Only God Above Us est un document audiovisuel sur l’héritage et la dissonance générationnelle parfaitement illustré de bout en bout. En convoquant les influences du passé, présent et du futur de Vampire Weekend notamment sur « The Surfer » riche en reverbs et en cuivres sans oublier la patte si remarquable de Rostam Batmanglij, ex-membre du groupe qui n’est pas bien loin de ses premiers camarades, ou bien encore sur la ballade nostalgique « Mary Boone » avec cette chorale d’enfants inquiétante et ce sample raffiné de Soul II Soul qui mute vers un paysage sonore des plus hypnotiques. Car après avoir jeté un regard détaché sur le New-York d’antan ainsi sur les privilèges, l’appropriation et l’identité, l’espoir reste une force motrice résonnant en chacun d’entre nous comme l’atteste la splendide conclusion nommée « Hope » où la musique baroque et triomphante, sans oublier ce magistral break instrumental, contraste quelque peu au discours plus solennel pour ne pas dire fataliste (« The prophet said we’d disappear, the prophet’s gone but we’re still here/His prophecy was insincere »). Les aspects théologiques, sociopolitiques et spirituels sont balayés du revers de la main avec malgré tout cette lueur d’espoir qui résonne à travers ces « I hope you let it go » à chaque fin de couplet avant d’être répété comme un mantra indéfiniment.

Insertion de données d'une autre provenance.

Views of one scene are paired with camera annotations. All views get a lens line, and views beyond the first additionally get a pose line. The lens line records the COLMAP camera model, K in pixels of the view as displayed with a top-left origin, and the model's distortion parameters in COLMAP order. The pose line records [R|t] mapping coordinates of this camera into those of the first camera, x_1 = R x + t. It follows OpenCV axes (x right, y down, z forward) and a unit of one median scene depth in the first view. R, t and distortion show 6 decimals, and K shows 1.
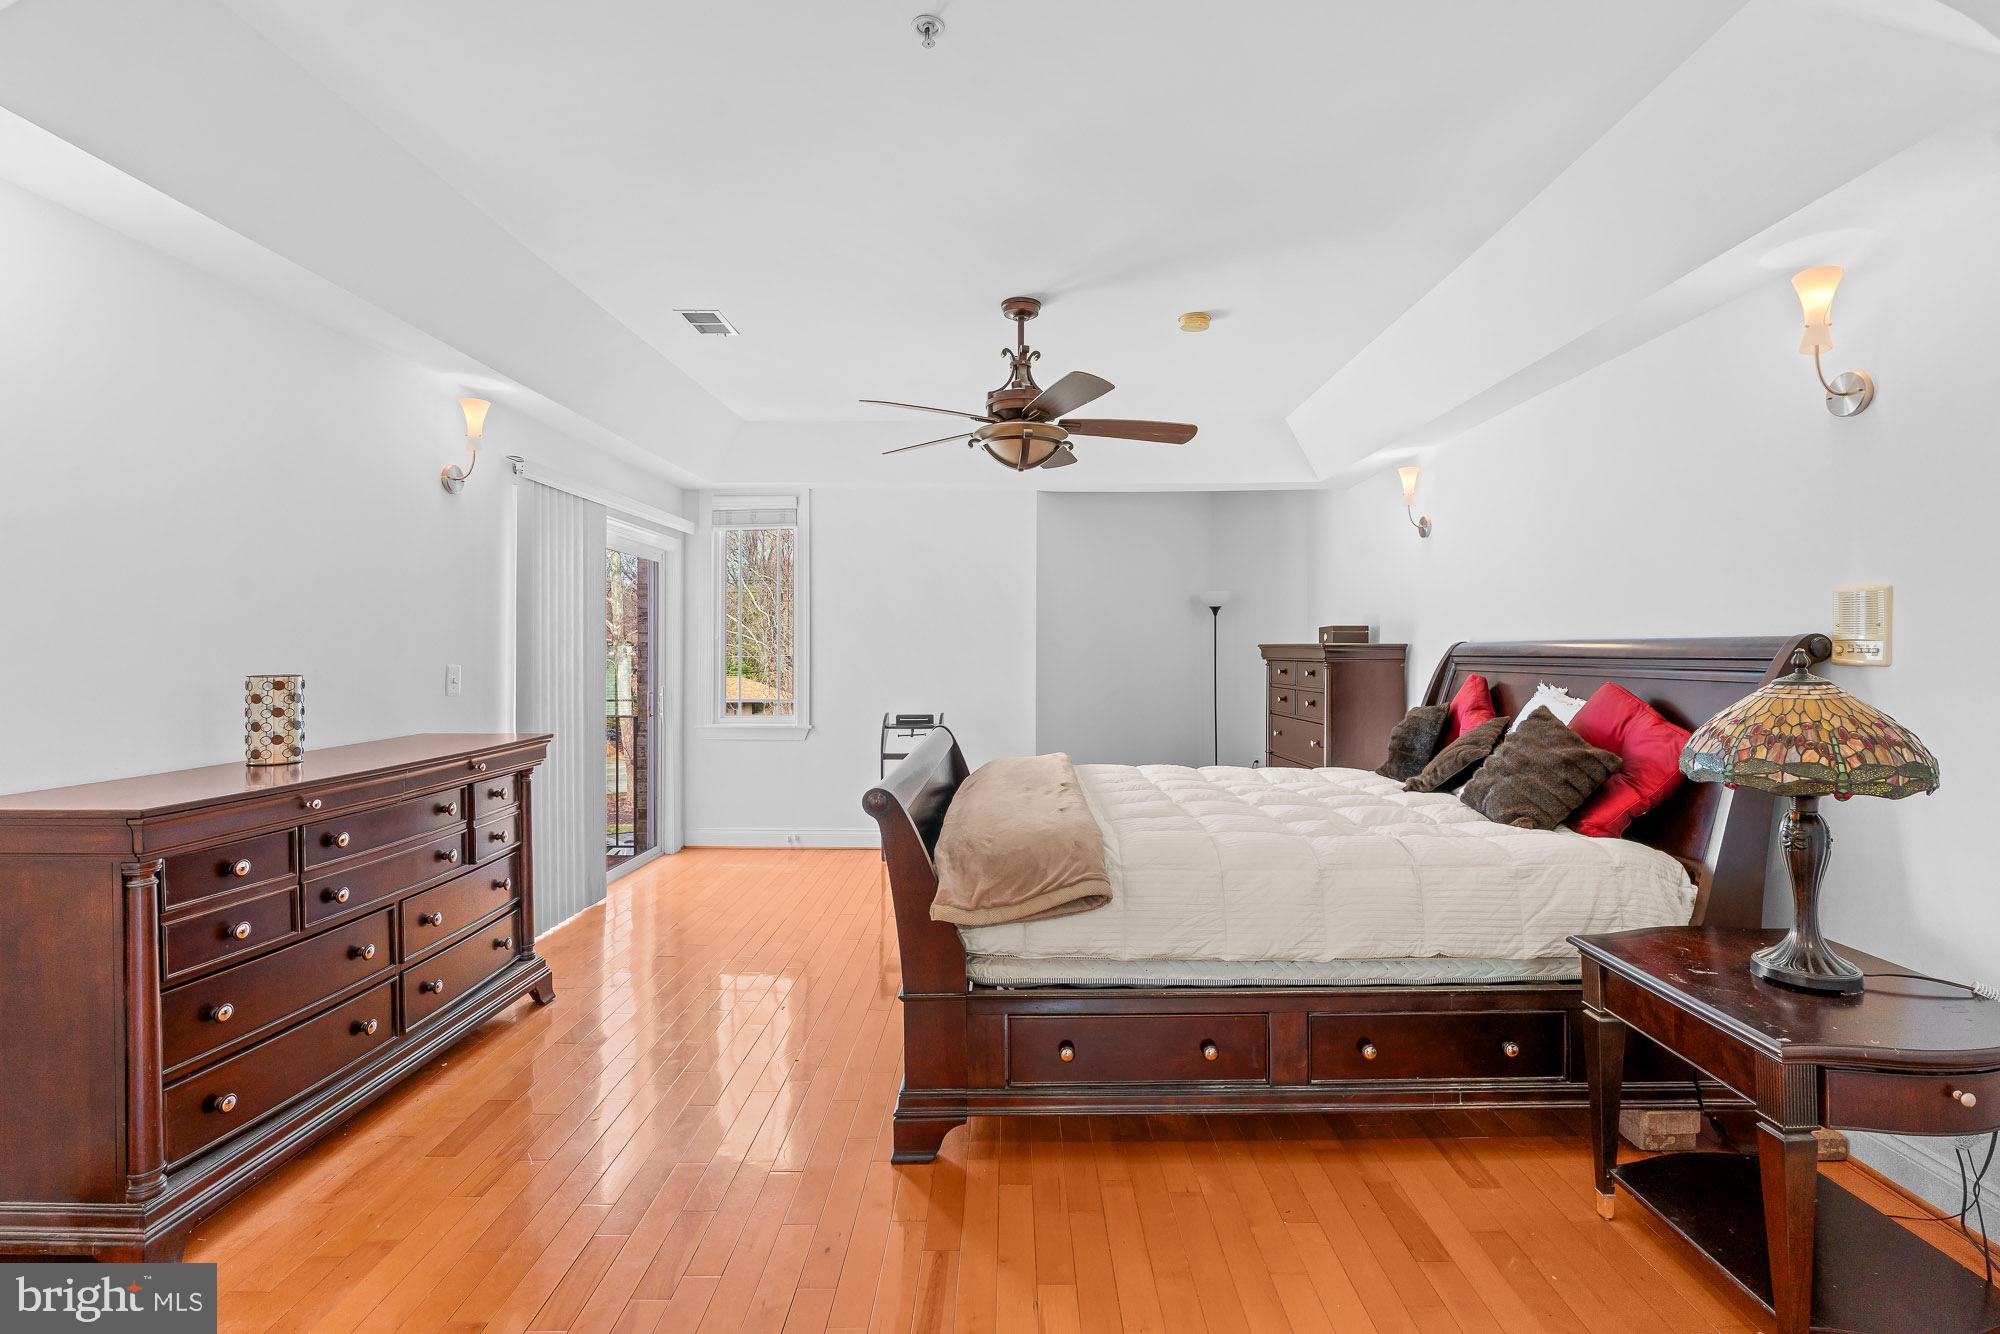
lens RADIAL K [[901.2, 0, 1000.0], [0, 901.2, 667.0], [0, 0, 1]] dist [-0.003163, 0.000632]
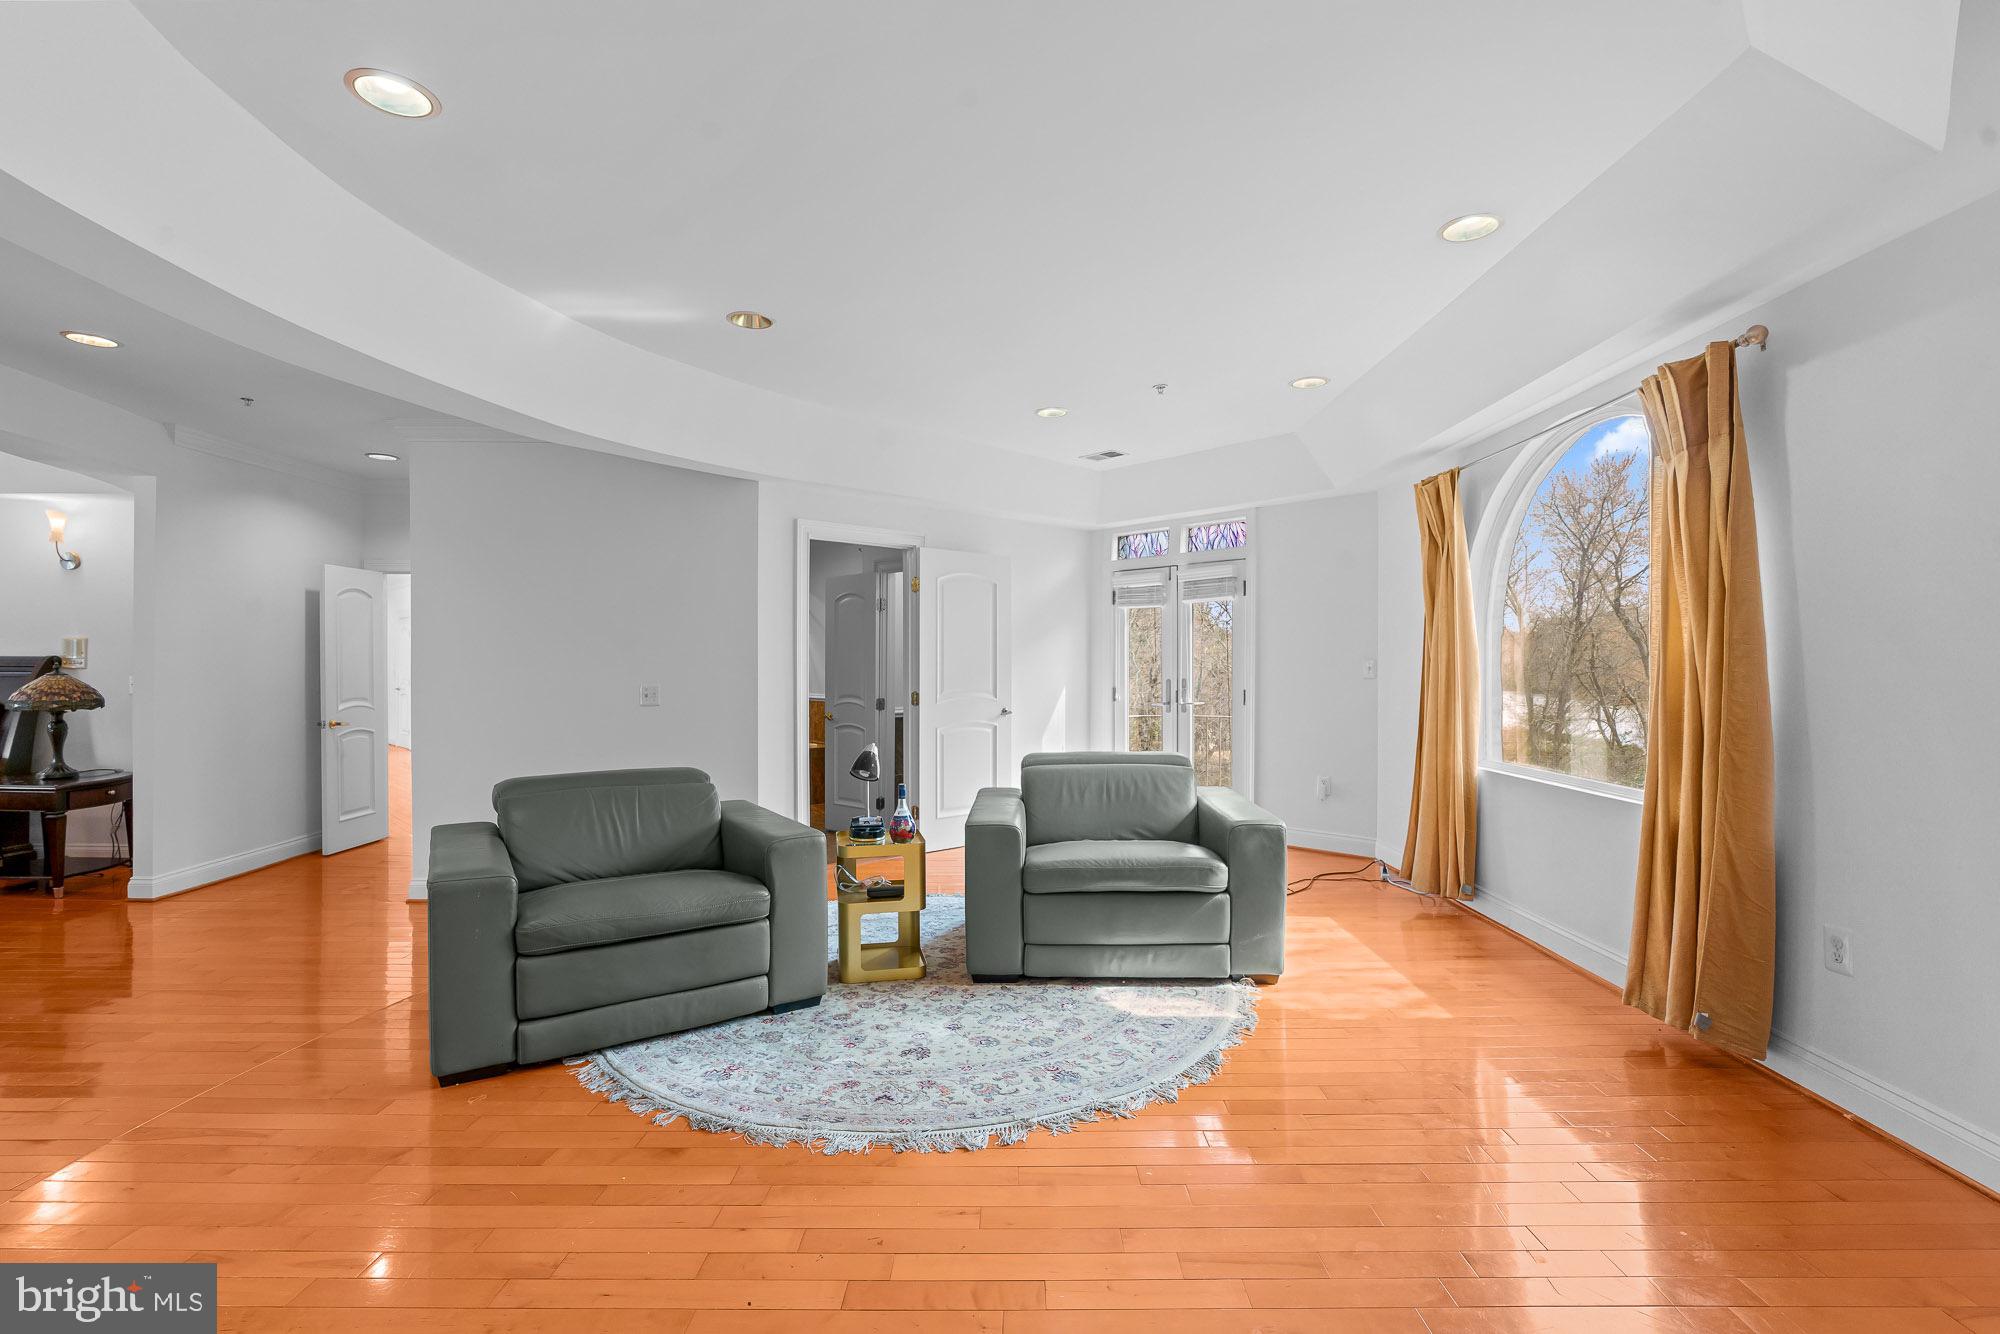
lens RADIAL K [[903.7, 0, 1000.1], [0, 903.7, 641.4], [0, 0, 1]] dist [0.001235, 0.000727]
pose [[-0.021401, 0.023707, 0.999490, -1.600860], [0.011413, 0.999659, -0.023466, 0.012101], [-0.999706, 0.010905, -0.021664, -1.508161]]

Tant qu’il y a de la vie, il y a de l’espoir, c’est cette citation qui résonne lorsque j’écoute Only God Above Us. Vampire Weekend a réussi à puiser son inspiration auprès de l’esthétique new-yorkaise du 20ème siècle pour répondre aux différentes problématiques de nos jours sans apporter une once d’hostilité, d’ironie mais avec une pointe d’objectivité qui fait mouche. Sans vouloir être une suite logique de Modern Vampires Of The City, ce cinquième album du trio new-yorkais se rapproche, selon moi, du niveau de Contra mais avec cette hétérogénéité musicale (indie rock arty, pop baroque, noise-pop, surf-pop, pop psychédélique…) où les arrangements sont une fois de plus poussés au paroxysme avec cet objectif de tout détruire pour reconstruire afin d’établir un lien générationnel beaucoup plus harmonieux que jamais.